====== Task input
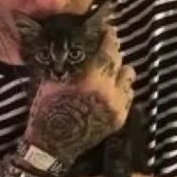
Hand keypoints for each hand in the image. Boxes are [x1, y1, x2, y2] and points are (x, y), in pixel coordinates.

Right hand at [24, 26, 134, 163]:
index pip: (109, 51)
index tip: (108, 30)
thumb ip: (68, 62)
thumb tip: (76, 42)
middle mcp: (109, 92)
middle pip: (119, 62)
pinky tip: (112, 86)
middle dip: (113, 51)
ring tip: (110, 68)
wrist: (53, 146)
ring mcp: (117, 106)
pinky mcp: (120, 118)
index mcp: (91, 80)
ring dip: (120, 70)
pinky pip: (128, 95)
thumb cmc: (48, 111)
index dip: (110, 38)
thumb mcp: (53, 81)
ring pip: (128, 78)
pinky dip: (121, 87)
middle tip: (107, 45)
============
-- Assigned task --
Only one stretch of the data is wanted: the lines from the one with "index tip: (108, 30)" through the last, repeated exactly.

-- Written solution --
index tip: (108, 30)
thumb ip: (68, 62)
thumb tip: (76, 42)
middle mcp: (109, 92)
middle pip: (119, 62)
pinky tip: (112, 86)
middle dip: (113, 51)
ring tip: (110, 68)
wrist: (53, 146)
ring mcp: (117, 106)
pinky mcp: (120, 118)
index mcp: (91, 80)
ring dip: (120, 70)
pinky pip: (128, 95)
thumb cmc: (48, 111)
index dip: (110, 38)
thumb mcp: (53, 81)
ring pip: (128, 78)
pinky dip: (121, 87)
middle tip: (107, 45)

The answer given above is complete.